Group like-for-like sales rose 0.4 percent in the 19 weeks ended Jan. 9, boosted by an unexpectedly strong holiday period in the U.K. as customers responded to lower prices and increased store staffing. Revenue also improved in Tesco’s international operations. The shares surged as much as 7.4 percent.
The better-than-expected sales provide a boost for Chief Executive Officer Dave Lewis after doubts over the effectiveness of his strategy sent Tesco shares to an 18-year low this month. Sales reports this week from rivals J Sainsbury Plc and Wm Morrison Supermarkets Plc also beat analyst estimates, fueling optimism that the U.K.’s largest grocers are starting to wrestle back momentum from German budget chains Aldi and Lidl.
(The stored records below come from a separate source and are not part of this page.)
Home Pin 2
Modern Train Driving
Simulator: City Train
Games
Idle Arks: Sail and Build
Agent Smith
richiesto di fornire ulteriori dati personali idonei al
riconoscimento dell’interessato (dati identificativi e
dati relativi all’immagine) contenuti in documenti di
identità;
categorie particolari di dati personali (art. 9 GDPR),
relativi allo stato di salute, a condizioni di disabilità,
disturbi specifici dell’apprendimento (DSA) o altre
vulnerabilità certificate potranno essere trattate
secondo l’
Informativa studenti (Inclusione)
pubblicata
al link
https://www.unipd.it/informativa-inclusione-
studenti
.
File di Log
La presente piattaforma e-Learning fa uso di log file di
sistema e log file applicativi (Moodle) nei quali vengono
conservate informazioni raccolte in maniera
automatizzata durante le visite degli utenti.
“The Dave Lewis turnaround plan appears to be working, with Tesco starting to push back against the fast-growing discounters,” John Ibbotson, an analyst at Retail Vision, said by e-mail. “The challenge is to keep up the momentum and stay in the game.”
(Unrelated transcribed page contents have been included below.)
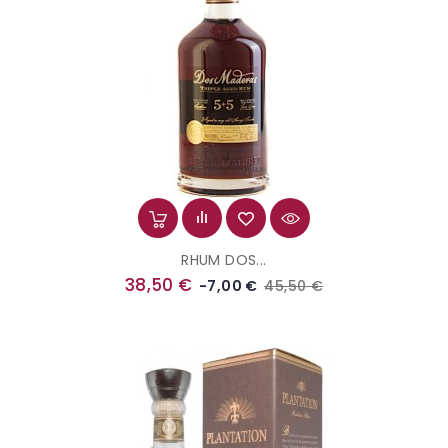
RHUM DOS...
Prix
Prix
38,50 €
45,50 €
-7,00 €
de
base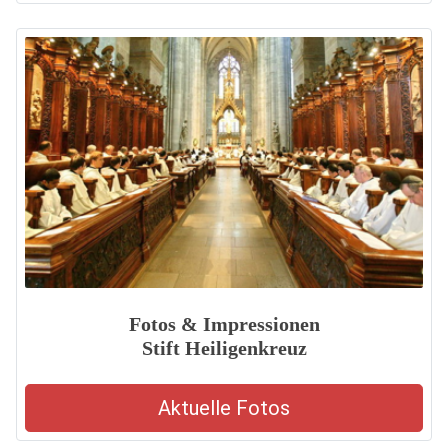
Fotos & Impressionen
Stift Heiligenkreuz
Aktuelle Fotos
Tesco shares were up 6.8 percent at 168.85 pence as of 8:06 a.m. in London, extending their gain to 15 percent this week.
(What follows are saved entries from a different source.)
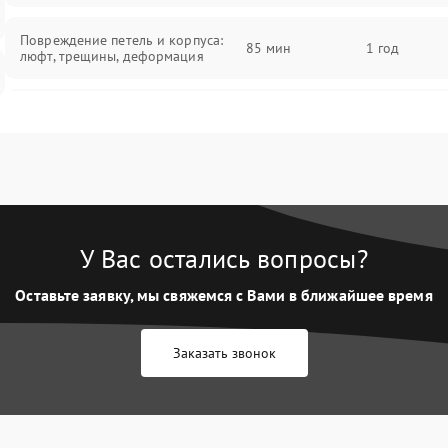
Повреждение петель и корпуса:
85 мин
1 год
люфт, трещины, деформация
Проблемы аккумулятора: быстрая
разрядка, невозможность зарядки,
85 мин
1 год
вздутие
Неисправность зарядного
85 мин
1 год
устройства или разъёма питания
У Вас остались вопросы?
Перегрев из‑за пыли, износа
термопасты или неисправности
75 мин
1 год
Оставьте заявку, мы свяжемся с Вами в ближайшее время
кулера
Заказать звонок
Выход из строя SSD или HDD:
медленная загрузка, ошибки
80 мин
1 год
чтения, пропадание диска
U.K. same-store sales rose 1.3 percent in the six weeks ended Jan. 9, Tesco said. That compared with last year’s decline of 0.3 percent and the median estimate of 15 analysts for a 2.3 percent drop. Growth was better than any of its main competitors.
The volume of products sold increased by 3.5 percent and transactions by 3.4 percent as customers responded to prices that were around 5 percent cheaper than a year earlier, the addition of 4,000 store workers and record levels of product availability.
Clothing sales grew “significantly ahead of the market,” Tesco said.
International like-for-like sales rose 4.1 percent in the Christmas period, with growth split evenly between Asia and Europe.
The grocer said it’s “on track” to meet estimates for full-year operating profit of about 930 million pounds.
Tesco also reported sales for the third quarter ended Nov. 28. Same-store revenue fell 1.5 percent in the U.K., compared with the median estimate of 15 analysts for a 2.5 percent drop. The figures exclude sales of fuel and value-added tax.